● **Problem statement**
Reproduce the lines from the start of the items up to and including the line containing "This website has very good content. Thank you". Leave the pictures out of your answer.

Text extractions at the page level:
/---

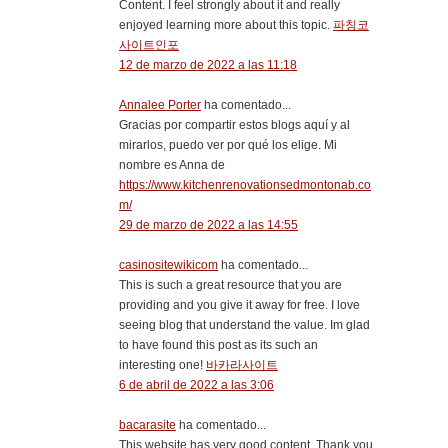
Content. I feel strongly about it and really
enjoyed learning more about this topic.
파칭코
사이트인포
12 de marzo de 2022 a las 11:18
Annalee Porter
ha comentado...
Gracias por compartir estos blogs aquí y al
mirarlos, puedo ver por qué los elige. Mi
nombre es Anna de
https://www.kitchenrenovationsedmontonab.co
m/
29 de marzo de 2022 a las 14:55
casinositewikicom
ha comentado...
This is such a great resource that you are
providing and you give it away for free. I love
seeing blog that understand the value. Im glad
to have found this post as its such an
interesting one!
바카라사이트
6 de abril de 2022 a las 3:06
bacarasite
ha comentado...
This website has very good content. Thank you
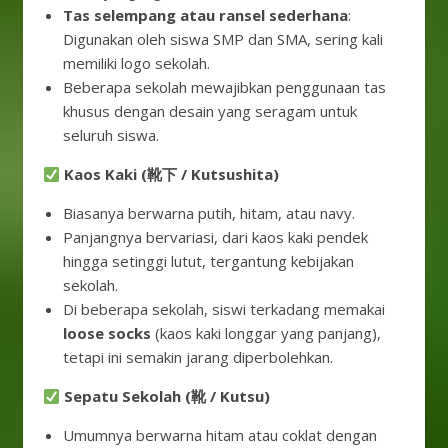
Tas selempang atau ransel sederhana
:
Digunakan oleh siswa SMP dan SMA, sering kali
memiliki logo sekolah.
Beberapa sekolah mewajibkan penggunaan tas
khusus dengan desain yang seragam untuk
seluruh siswa.
Kaos Kaki (靴下 / Kutsushita)
Biasanya berwarna putih, hitam, atau navy.
Panjangnya bervariasi, dari kaos kaki pendek
hingga setinggi lutut, tergantung kebijakan
sekolah.
Di beberapa sekolah, siswi terkadang memakai
loose socks
(kaos kaki longgar yang panjang),
tetapi ini semakin jarang diperbolehkan.
Sepatu Sekolah (靴 / Kutsu)
Umumnya berwarna hitam atau coklat dengan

\---

● **Task answer**
Content. I feel strongly about it and really
enjoyed learning more about this topic.
파칭코
사이트인포
12 de marzo de 2022 a las 11:18
Annalee Porter
ha comentado...
Gracias por compartir estos blogs aquí y al
mirarlos, puedo ver por qué los elige. Mi
nombre es Anna de
https://www.kitchenrenovationsedmontonab.co
m/
29 de marzo de 2022 a las 14:55
casinositewikicom
ha comentado...
This is such a great resource that you are
providing and you give it away for free. I love
seeing blog that understand the value. Im glad
to have found this post as its such an
interesting one!
바카라사이트
6 de abril de 2022 a las 3:06
bacarasite
ha comentado...
This website has very good content. Thank you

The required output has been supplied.